9/11/2012—First, let us remember 9/11. I was one who did not believe the attacks would fundamentally change the world, but they did so. In a sense we have never recovered. We have been at war in the Middle East since the attacks and now, with the tensions over the Iranian nuclear development effort, we seem close to another war. The terrorists of 9/11 would be pleased. They accomplished some of their goals.
As for technology, Martin Heidegger famously said that technology becomes inefficient. Two examples of this have recently appeared. On September 9, 2012, Thomas Friedman published a column in the New York Times extolling teaching first graders how to program computers in Estonia. That’s really great. How to turn kids into neurotics.
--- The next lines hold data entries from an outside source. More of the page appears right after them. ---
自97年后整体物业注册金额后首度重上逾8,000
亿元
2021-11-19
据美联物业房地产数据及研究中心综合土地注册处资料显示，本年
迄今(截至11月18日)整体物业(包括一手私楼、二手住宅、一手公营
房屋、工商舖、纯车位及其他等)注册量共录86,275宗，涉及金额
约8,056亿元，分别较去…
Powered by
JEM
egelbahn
But later in the column is the kicker. Friedman is describing how we all have to work harder and smarter. “I covered the Republican convention, and I was impressed in watching my Times colleagues at how much their jobs have changed. Here’s what a reporter does in a typical day: report, file for the Web edition, file for The International Herald Tribune, tweet, update for the Web edition, report more, track other people’s tweets, do a Web-video spot and then write the story for the print paper. You want to be a Times reporter today? That’s your day. You have to work harder and smarter and develop new skills faster.”
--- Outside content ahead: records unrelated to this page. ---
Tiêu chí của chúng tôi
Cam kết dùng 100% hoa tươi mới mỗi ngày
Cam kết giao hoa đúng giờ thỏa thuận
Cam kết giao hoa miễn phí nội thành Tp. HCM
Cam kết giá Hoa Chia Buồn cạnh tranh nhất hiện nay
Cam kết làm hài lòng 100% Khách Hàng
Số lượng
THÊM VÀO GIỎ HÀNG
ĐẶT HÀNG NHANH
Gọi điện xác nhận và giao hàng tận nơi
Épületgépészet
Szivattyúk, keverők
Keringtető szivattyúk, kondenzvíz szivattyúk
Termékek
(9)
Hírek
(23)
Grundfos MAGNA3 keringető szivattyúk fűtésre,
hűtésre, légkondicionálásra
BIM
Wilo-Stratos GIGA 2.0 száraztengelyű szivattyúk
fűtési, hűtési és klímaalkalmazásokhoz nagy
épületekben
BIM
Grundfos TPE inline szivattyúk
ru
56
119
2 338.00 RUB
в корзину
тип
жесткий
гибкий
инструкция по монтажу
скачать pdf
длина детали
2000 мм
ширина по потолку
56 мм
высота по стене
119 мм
Now we know why New York Times stories lack insight and creativity. Faster is not smarter. Usually, it is stupid.
That same day, in the Sunday New York Times Magazine, there was a story entitled Searching for a Speed Limit in High-Frequency Trading, that explained that ultra-fast computer stock trading is causing tremendous problems for the stock exchanges and have been blamed for recent outages and crashes. Two critics “want to require H.F.T. firms to honor the prices they offer for a stock for at least 50 milliseconds — less than a wink of an eye, but eons in high-frequency time.”
It is not clear that they will succeed but they have already reminded everyone that technology is not perfect or even necessarily better. Reporters were more insightful when they had a little time to think. And that is even true of stock trading.